November 15, 2012

Curiosity monitors radiation and spots elusive whirlwinds on Mars.


Hi, I’m Ashwin Vasavada, the deputy project scientist for the Curiosity rover and this is our Curiosity rover update.

A lot of what this mission is about is figuring out the possibility that ancient Mars was a habitable environment. But we’re also studying the present environment. Two instruments that help with that are the RAD instrument and the REMS instrument.

The RAD instrument is a radiation assessment detector. It measures the high-energy radiation coming up from the cosmic rays and the sun. That radiation is changed as it goes through Mars’ atmosphere to where we detect it on the surface.

By measuring the radiation at Mars’ surface Curiosity is helping prepare for human missions to Mars.

Another instrument that Curiosity has that measures the modern environment is called the rover environmental monitoring station. It’s basically our weather station. We measure a lot of things including pressure, and humidity, temperature and wind.

It’s been seeing little dips in pressure around noon that seemed like the signature of dust devils. Only thing is our pictures haven’t turned up any dust devils.

Spirit and Opportunity saw lots of dust devils moving across the horizon. Our best guess at what’s going on is that Curiosity is seeing dust devils go right over it, only thing is we’re not seeing the dust devils.

So what we think is happening is the same sorts of vortexes, driven by convection are occurring on mars at the Curiosity’s site but just not picking up dust.

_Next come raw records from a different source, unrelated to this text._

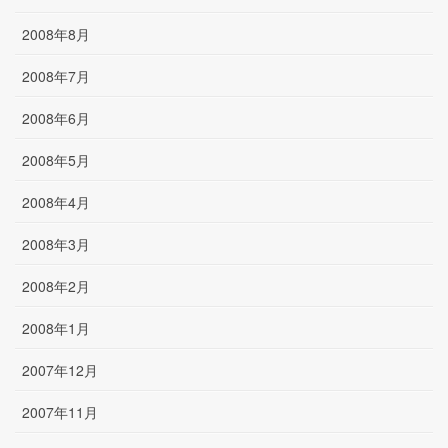
2008年8月
2008年7月
2008年6月
2008年5月
2008年4月
2008年3月
2008年2月
2008年1月
2007年12月
2007年11月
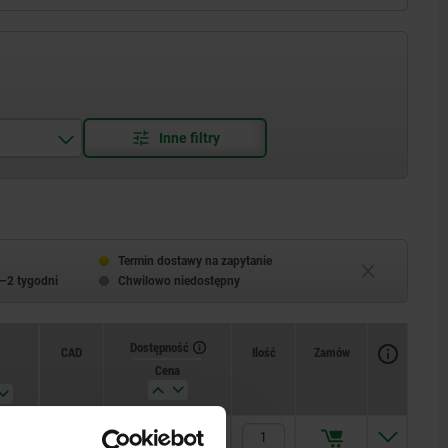
Termin dostawy na zapytanie
–2 tygodni
Chwilowo niedostępny
Dostępność
CAD
Ilość
Zamów
Cena
336,09 PLN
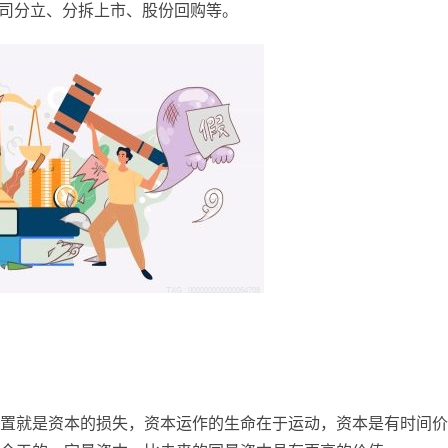
公司分立、分拆上市、股份回购等。
置就是资本的损失，资本运作的生命在于运动，资本是有时间价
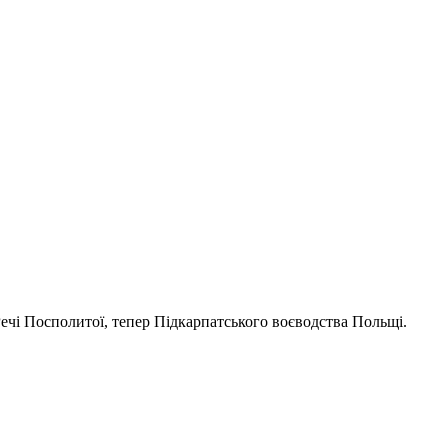
Речі Посполитої, тепер Підкарпатського воєводства Польщі.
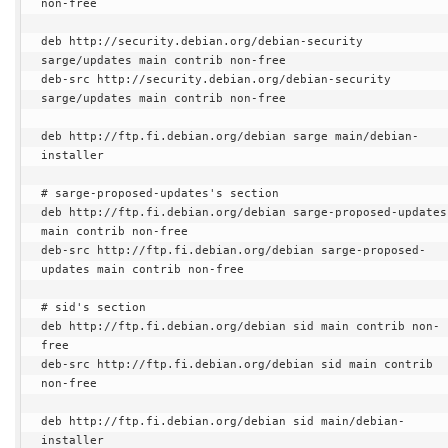
non-free

deb http://security.debian.org/debian-security 
sarge/updates main contrib non-free

deb-src http://security.debian.org/debian-security 
sarge/updates main contrib non-free

deb http://ftp.fi.debian.org/debian sarge main/debian-
installer

# sarge-proposed-updates's section

deb http://ftp.fi.debian.org/debian sarge-proposed-updates 
main contrib non-free

deb-src http://ftp.fi.debian.org/debian sarge-proposed-
updates main contrib non-free

# sid's section

deb http://ftp.fi.debian.org/debian sid main contrib non-
free

deb-src http://ftp.fi.debian.org/debian sid main contrib 
non-free

deb http://ftp.fi.debian.org/debian sid main/debian-
installer
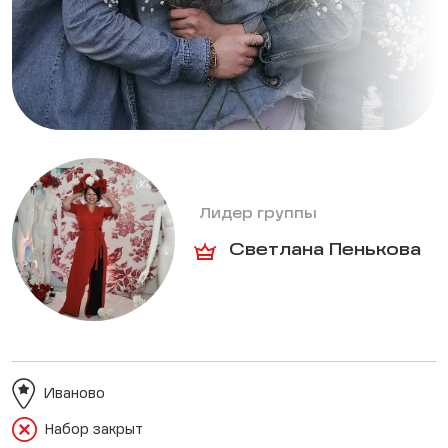
Лидер группы
Светлана Пенькова
Иваново
Набор закрыт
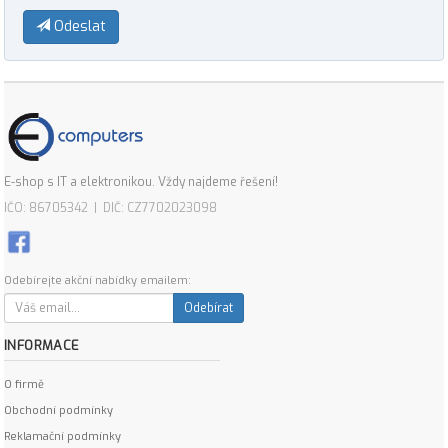
Odeslat
E-shop s IT a elektronikou. Vždy najdeme řešení!
IČO: 86705342 | DIČ: CZ7702023098
Odebírejte akční nabídky emailem:
Odebírat
INFORMACE
O firmě
Obchodní podmínky
Reklamační podmínky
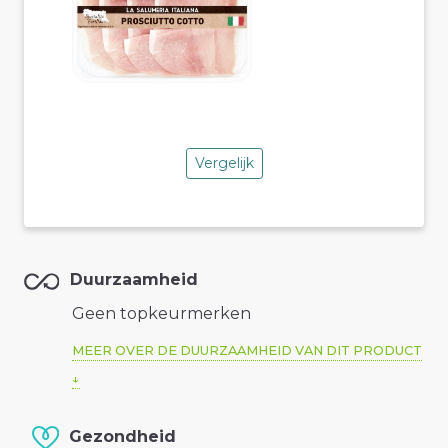
Vergelijk
Duurzaamheid
Geen topkeurmerken
MEER OVER DE DUURZAAMHEID VAN DIT PRODUCT
Gezondheid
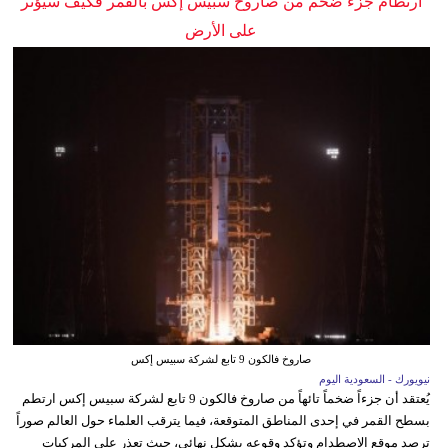
ارتطام جزء ضخم من صاروخ سبيس إكس بالقمر فكيف سيؤثر
على الأرض
صاروخ فالكون 9 تابع لشركة سبيس إكس
نيويورك - السعودية اليوم
يُعتقد أن جزءاً ضخماً تائهاً من صاروخ فالكون 9 تابع لشركة سبيس إكس ارتطم
بسطح القمر في إحدى المناطق المتوقعة، فيما يترقب العلماء حول العالم صوراً
ترصد موقع الاصطدام وتؤكد وقوعه بشكل نهائي، حيث تعذر على المركبات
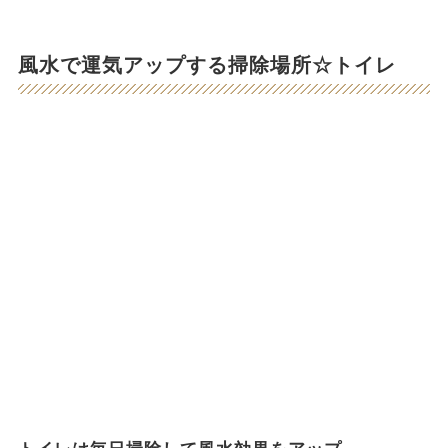
風水で運気アップする掃除場所☆トイレ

Another thing that REMS has been measuring is winds. Turns out we’re in a pretty interesting place inside of Gale Crater. We’re right at the base of a 5-kilometer high mountain to the south of us and then there’s a pretty tall crater rim to the north of us and we’re sitting in kind of a flat depression between the two.

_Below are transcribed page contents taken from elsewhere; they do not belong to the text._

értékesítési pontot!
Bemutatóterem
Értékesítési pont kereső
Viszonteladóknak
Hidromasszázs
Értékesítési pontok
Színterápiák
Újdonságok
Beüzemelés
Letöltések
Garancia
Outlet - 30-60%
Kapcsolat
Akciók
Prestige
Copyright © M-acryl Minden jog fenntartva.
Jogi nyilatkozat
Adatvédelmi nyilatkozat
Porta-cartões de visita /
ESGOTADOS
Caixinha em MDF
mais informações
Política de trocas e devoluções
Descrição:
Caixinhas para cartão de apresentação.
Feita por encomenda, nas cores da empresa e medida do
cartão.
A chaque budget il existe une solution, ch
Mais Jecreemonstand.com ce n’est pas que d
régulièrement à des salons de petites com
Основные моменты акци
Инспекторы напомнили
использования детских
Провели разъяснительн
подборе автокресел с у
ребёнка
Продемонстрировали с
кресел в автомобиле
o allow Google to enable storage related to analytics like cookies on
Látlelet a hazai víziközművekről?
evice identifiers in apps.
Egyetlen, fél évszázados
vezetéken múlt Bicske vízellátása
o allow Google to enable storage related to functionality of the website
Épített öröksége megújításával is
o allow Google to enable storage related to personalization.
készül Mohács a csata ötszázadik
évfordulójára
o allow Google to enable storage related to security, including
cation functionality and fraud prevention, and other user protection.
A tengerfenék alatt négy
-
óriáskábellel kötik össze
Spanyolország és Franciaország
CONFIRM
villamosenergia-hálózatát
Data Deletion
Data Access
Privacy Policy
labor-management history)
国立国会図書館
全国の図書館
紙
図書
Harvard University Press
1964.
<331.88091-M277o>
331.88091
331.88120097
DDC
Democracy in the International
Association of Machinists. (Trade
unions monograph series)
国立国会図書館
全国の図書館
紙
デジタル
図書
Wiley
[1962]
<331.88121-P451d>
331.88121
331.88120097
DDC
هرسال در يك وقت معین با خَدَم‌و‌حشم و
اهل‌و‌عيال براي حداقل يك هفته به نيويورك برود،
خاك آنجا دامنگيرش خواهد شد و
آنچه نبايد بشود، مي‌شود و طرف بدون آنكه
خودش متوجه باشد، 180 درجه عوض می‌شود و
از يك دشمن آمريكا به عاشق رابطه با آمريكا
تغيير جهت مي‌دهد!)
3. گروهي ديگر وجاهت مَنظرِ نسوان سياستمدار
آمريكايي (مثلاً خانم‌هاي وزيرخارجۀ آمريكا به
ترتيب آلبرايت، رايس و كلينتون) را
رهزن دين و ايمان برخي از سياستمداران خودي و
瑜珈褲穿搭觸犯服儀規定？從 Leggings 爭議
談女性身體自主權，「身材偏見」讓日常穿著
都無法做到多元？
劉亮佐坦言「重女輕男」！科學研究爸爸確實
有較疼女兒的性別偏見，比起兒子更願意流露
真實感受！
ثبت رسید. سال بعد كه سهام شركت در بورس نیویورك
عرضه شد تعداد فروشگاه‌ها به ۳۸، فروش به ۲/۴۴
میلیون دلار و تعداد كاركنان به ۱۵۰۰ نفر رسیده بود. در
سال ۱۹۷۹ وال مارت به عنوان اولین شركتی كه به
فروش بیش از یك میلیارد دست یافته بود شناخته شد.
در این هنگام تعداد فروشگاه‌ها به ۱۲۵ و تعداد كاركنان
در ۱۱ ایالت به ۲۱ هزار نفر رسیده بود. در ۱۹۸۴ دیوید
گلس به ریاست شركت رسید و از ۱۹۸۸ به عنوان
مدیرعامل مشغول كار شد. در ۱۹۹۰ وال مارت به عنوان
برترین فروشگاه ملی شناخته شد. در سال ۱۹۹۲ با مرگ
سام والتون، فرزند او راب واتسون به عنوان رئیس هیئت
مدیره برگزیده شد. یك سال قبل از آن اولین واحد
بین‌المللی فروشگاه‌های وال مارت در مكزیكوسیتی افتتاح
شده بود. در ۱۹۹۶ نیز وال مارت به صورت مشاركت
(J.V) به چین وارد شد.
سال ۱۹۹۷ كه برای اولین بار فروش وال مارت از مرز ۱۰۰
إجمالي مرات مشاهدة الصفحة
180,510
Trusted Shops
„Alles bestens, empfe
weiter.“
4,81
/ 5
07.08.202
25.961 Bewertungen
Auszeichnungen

The winds blow up and down the mountain as the temperature changes during the day and up and down the crater slops and then along the depression where we’re at.

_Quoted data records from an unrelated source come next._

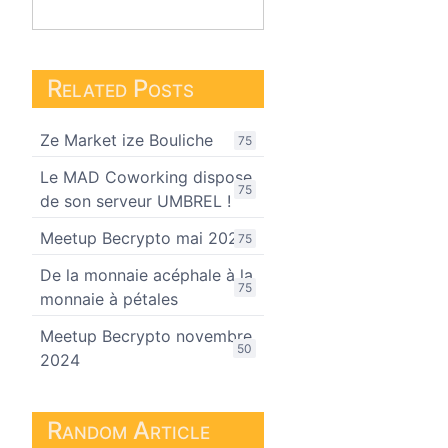
Related Posts
Ze Market ize Bouliche
75
Le MAD Coworking dispose
75
de son serveur UMBREL !
Meetup Becrypto mai 2022
75
De la monnaie acéphale à la
75
monnaie à pétales
Meetup Becrypto novembre
50
2024
Random Article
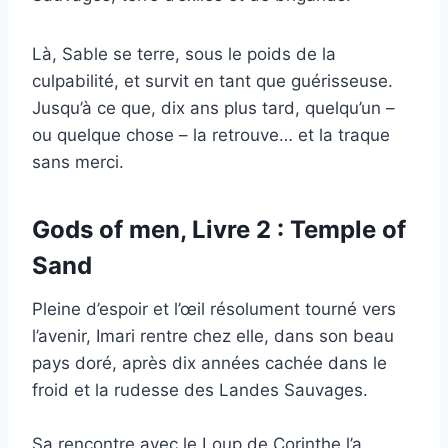
Là, Sable se terre, sous le poids de la
culpabilité, et survit en tant que guérisseuse.
Jusqu’à ce que, dix ans plus tard, quelqu’un –
ou quelque chose – la retrouve… et la traque
sans merci.
Gods of men, Livre 2 : Temple of
Sand
Pleine d’espoir et l’œil résolument tourné vers
l’avenir, Imari rentre chez elle, dans son beau
pays doré, après dix années cachée dans le
froid et la rudesse des Landes Sauvages.
Sa rencontre avec le Loup de Corinthe l’a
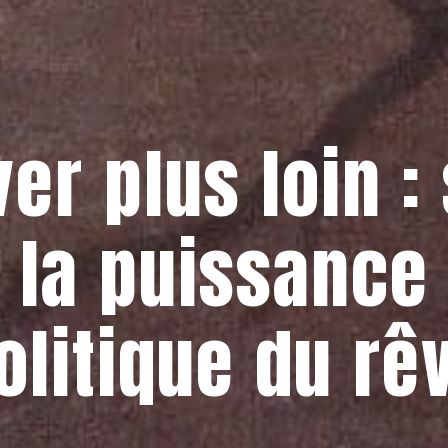
er plus loin :
la puissance
olitique du rê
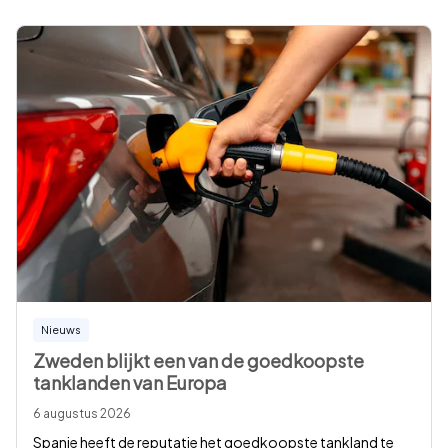
Nieuws
Zweden blijkt een van de goedkoopste
tanklanden van Europa
6 augustus 2026
Spanje heeft de reputatie het goedkoopste tankland te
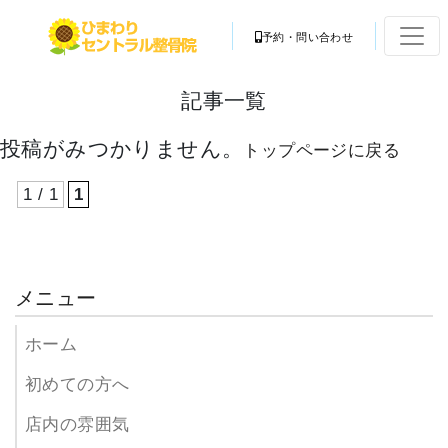
予約・問い合わせ
記事一覧
投稿がみつかりません。
トップページに戻る
1 / 1
1
メニュー
ホーム
初めての方へ
店内の雰囲気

So right now we’re trying to figure out from the REMS data exactly which parts of that wind field we’re measuring.

With Thanksgiving coming up we’ve been preparing a few days worth of commands to send up to the rover to keep it busy while people here take some much needed time off. The rover will be acquiring a big panorama of our surroundings while we’re away.

I’m Ashwin Vasavada and this has been your Curiosity rover update.